There have been rumors on WS for months about packages of securitized mortgages selling the same bad paper over and over and over again. Perhaps this is the single most important judicial decision to come down the pike in years. If it exposes bogus paper being marketed on Wall Street hidden in piles and piles of junk paper!
Personally, I believe the lawyers for DB must have advised their clients about potential adverse consequences. But given the fact that more attorneys are owned by organized crime today . . . Who knows what was known and what was shared between rich men in confidence.
Which gives rise to another meaning of the term 'confidence men' . . . LOL, LOL !
PDF file - six pages - 'In Re: Foreclosure Cases'
The crux of the case seems to come down to this paragraph:
In each of the above-captioned Complaints, the named Plaintiff alleges it is the holder and owner of the Note and Mortgage. However, the attached Note and Mortgage identify the mortgagee and promisee as the original lending institution one other than the named Plaintiff. Further, the Preliminary Judicial Report attached as an exhibit to the Complaint makes no reference to the named Plaintiff in the recorded chain of title/interest. The Courts Amended General Order No. 2006-16 requires Plaintiff to submit an affidavit along with the Complaint, which identifies Plaintiff either as the original mortgage holder, or as an assignee,trustee or successor-in-interest. Once again, the affidavits submitted in all these cases recite the averment that Plaintiff is the owner of the Note and Mortgage, without any mention of an assignment or trust or successor interest. Consequently, the very filings and submissions of the Plaintiff create a conflict. In every instance, then, Plaintiff has not satisfied its burden of demonstrating standing at the time of the filing of the Complaint.
These seem like serious defects. The judge is unable to establish a clear chain of title here.

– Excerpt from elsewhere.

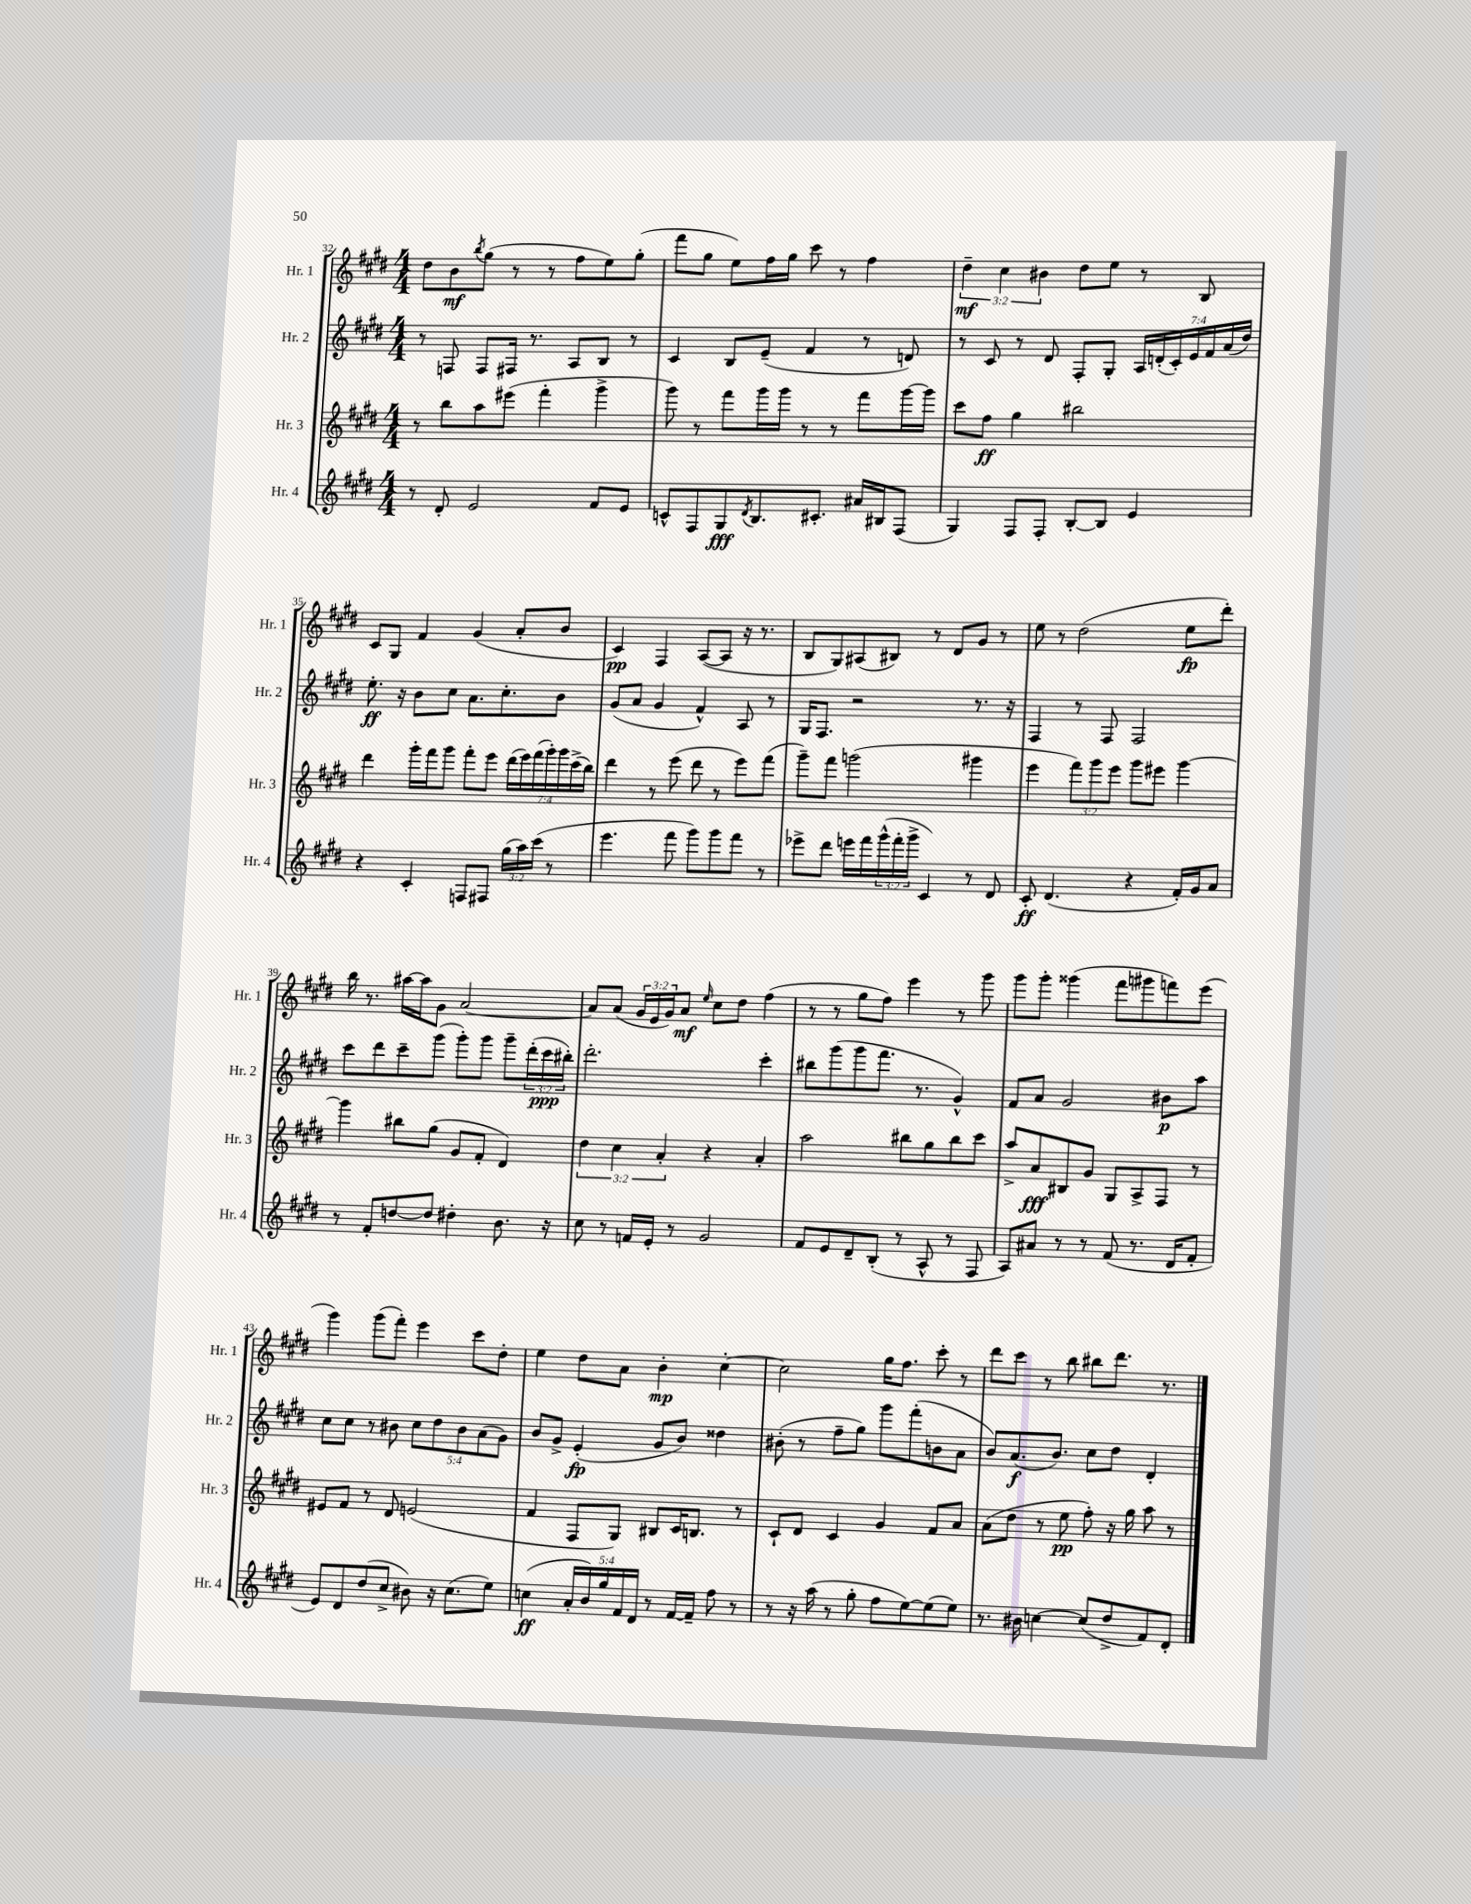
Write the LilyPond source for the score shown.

As others have noted, if you want the court system to compel someone to pay a debt obligation to another party, you have to make sure that the party being paid has an unambiguous legal claim to that payment. Otherwise, you might have a third party eventually stepping in and asserting a claim on the same obligation.

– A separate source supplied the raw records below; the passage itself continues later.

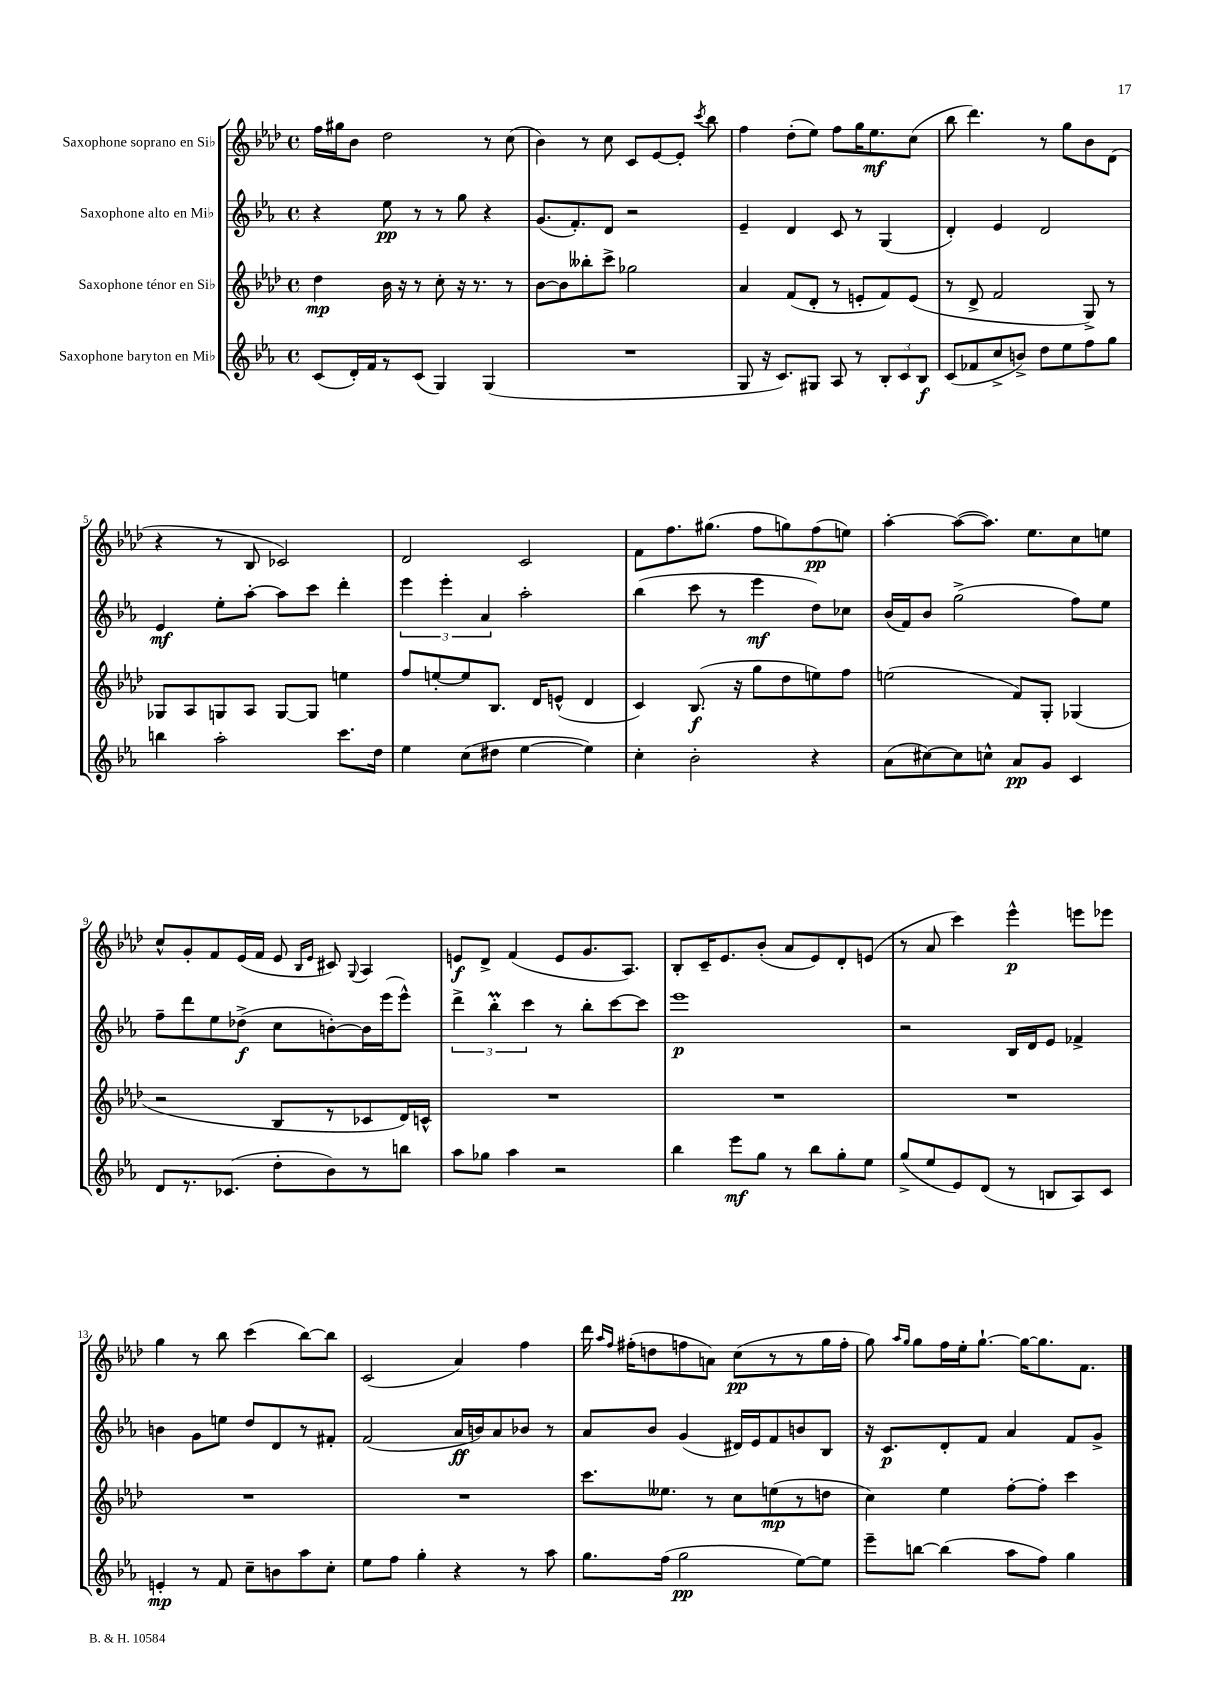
<<
\new StaffGroup <<
\new Staff = "s0" \with { instrumentName = "Saxophone soprano en Sib" } {
    \clef treble \key aes \major \defaultTimeSignature \time 4/4
    \autoBeamOff f''16[ gis''16 bes'8] des''2 r8 c''8( |
    bes'4) r8 c''8 c'8[ ees'8~ ees'8]-. \acciaccatura { c'''8 } bes''8 |
    f''4 des''8[-.( ees''8]) f''8[ g''16 ees''8.\mf c''8]( |
    bes''8 des'''4.) r8 g''8[ bes'8 des'8]( |
    r4 r8 bes8 ces'2) |
    des'2 c'2 |
    f'8[ f''8. gis''8.]( f''8[ g''8) f''8\pp( e''8]) |
    aes''4~-. aes''8[~( aes''8.]) ees''8.[ c''8 e''8] |
    c''8[-^ g'8-. f'8 ees'16( f'16] ees'8 \grace { bes16[ ees'16] } cis'8) \appoggiatura { g8 } aes4 |
    e'8[\f des'8]-> f'4( e'8[ g'8. aes8.]) |
    bes8[-. c'16-- ees'8. bes'8]-.( aes'8[ ees'8) des'8-. e'8]( |
    r8 aes'8 c'''4) ees'''4-^\p e'''8[ ees'''8] |
    g''4 r8 bes''8 c'''4( bes''8[~) bes''8] |
    c'2( aes'4) f''4 |
    des'''16 \grace { aes''16[ f''16] } fis''16[-.( d''8 f''8 a'8]) c''8[\pp( r8 r8 g''16 f''16]-. |
    g''8) \grace { aes''16[ g''16] } g''8[ f''16 ees''16-. g''8.]~-! g''16[~ g''8. f'8.] \bar "|." |
}
\new Staff = "s1" \with { instrumentName = "Saxophone alto en Mib" } {
    \clef treble \key ees \major \defaultTimeSignature \time 4/4
    \autoBeamOff r4 ees''8\pp r8 r8 g''8 r4 |
    g'8.[( f'8.-.) d'8] r2 |
    ees'4-- d'4 c'8 r8 g4( |
    d'4-.) ees'4 d'2 |
    ees'4\mf ees''8[-. aes''8]~-. aes''8[ c'''8] d'''4-. |
    \tuplet 3/2 { ees'''4 ees'''4-. aes'4 } aes''2-. |
    bes''4( c'''8 r8 ees'''4\mf d''8[) ces''8] |
    bes'16[( f'16) bes'8] g''2->( f''8[) ees''8] |
    f''8[-- d'''8 ees''8 des''8]->\f( c''8[ b'8~-.) b'16 ees'''16( ees'''8]-^) |
    \tuplet 3/2 { d'''4-> bes''4-.\prall c'''4 } r8 bes''8[-. c'''8~ c'''8] |
    ees'''1\p |
    r2 bes16[ d'16 ees'8] fes'4-> |
    b'4 g'8[ e''8] d''8[ d'8 r8 fis'8]-. |
    f'2( aes'16[\ff b'16) aes'8 bes'8] r8 |
    aes'8[ bes'8] g'4( dis'16[) ees'16 f'8 b'8 bes8] |
    r16 c'8.[\p d'8-. f'8] aes'4 f'8[ g'8]-> \bar "|." |
}
\new Staff = "s2" \with { instrumentName = "Saxophone ténor en Sib" } {
    \clef treble \key aes \major \defaultTimeSignature \time 4/4
    \autoBeamOff des''4\mp bes'16 r16 r8 c''8-. r16 r8. r8 |
    bes'8[~ bes'8 beses''8-. c'''8]-> ges''2 |
    aes'4 f'8[( des'8]-. r8 e'8[-. f'8) e'8]( |
    r8 des'8-> f'2 g8->) r8 |
    ges8[ aes8 g8 aes8] g8[~ g8] e''4 |
    f''8[ e''8~-. e''8 bes8.] des'16[ e'8]-^( des'4 |
    c'4) bes8.\f( r16 g''8[ des''8 e''8) f''8] |
    e''2( f'8[) g8]-. ges4( |
    r2 bes8[ r8 ces'8 des'16) c'16]-^ |
    R1 |
    R1 |
    R1 |
    R1 |
    R1 |
    c'''8.[ eeses''8.] r8 c''8[ e''8\mp( r8 d''8] |
    c''4) ees''4 f''8[~-. f''8]-. c'''4 \bar "|." |
}
\new Staff = "s3" \with { instrumentName = "Saxophone baryton en Mib" } {
    \clef treble \key ees \major \defaultTimeSignature \time 4/4
    \autoBeamOff c'8[( d'16-.) f'16 r8 c'8]( g4) g4( |
    R1 |
    g8 r16 c'8.[) gis8] aes8 r8 \tuplet 3/2 { bes8[-. c'8 bes8]\f } |
    c'8[( fes'8 c''8-> b'8]->) d''8[ ees''8 f''8 g''8] |
    b''4 aes''2-. c'''8.[ d''16] |
    ees''4 c''8[( dis''8] ees''4~ ees''4) |
    c''4-. bes'2-. r4 |
    aes'8[( cis''8~) cis''8 c''8]-^ aes'8[\pp g'8] c'4 |
    d'8[ r8. ces'8.]( d''8[-. bes'8) r8 b''8] |
    aes''8[ ges''8] aes''4 r2 |
    bes''4 ees'''8[\mf g''8] r8 bes''8[ g''8-. ees''8] |
    g''8[->( ees''8 ees'8) d'8]( r8 b8[ aes8) c'8] |
    e'4-.\mp r8 f'8 c''8[-- b'8 aes''8 c''8]-. |
    ees''8[ f''8] g''4-. r4 r8 aes''8 |
    g''8.[ f''16]( g''2\pp ees''8[~) ees''8] |
    ees'''8[-- b''8]~ b''4( aes''8[ f''8]) g''4 \bar "|." |
}
>>
>>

So, yes, it comes down to paperwork, but some very important paperwork - and as long as that paperwork is missing, I don't see how the claimants in this case can establish an unambiguous claim on these particular mortgage obligations.
The ruling also notes that:
Ohio law holds that when a mortgage is assigned, moreover, the assignment is subject to the recording requirements of R.C. § 5301.25. Creager v. Anderson (1934), 16 Ohio Law Abs. 400 (interpreting the former statute, G.C. § 8543). Thus, with regards to real property, before an entity assigned an interest in that property would be entitled to receive a distribution from the sale of the property, their interest therein must have been recorded in accordance with Ohio law. In re Ochmanek, 266 B.R. 114, 120 (Bkrtcy.N.D. Ohio 2000) (citing Pinney v. Merchants National Bank of Defiance, 71 Ohio St. 173, 177 (1904).
So we are also getting into the state law of Ohio, which may or may not go beyond the recording requirements of the UCC (and I'm not an Ohio law expert, so I don't know which components of the UCC Ohio has or hasn't adopted).
I understand your fundamental argument as 'the payments are not being made on these mortgages; clearly SOMEONE is owed, and SOMEONE should hold the foreclosure rights.'
And while that is true, the burden is on the party seeking foreclosure to establish proper title, and to present paperwork that complies with state law.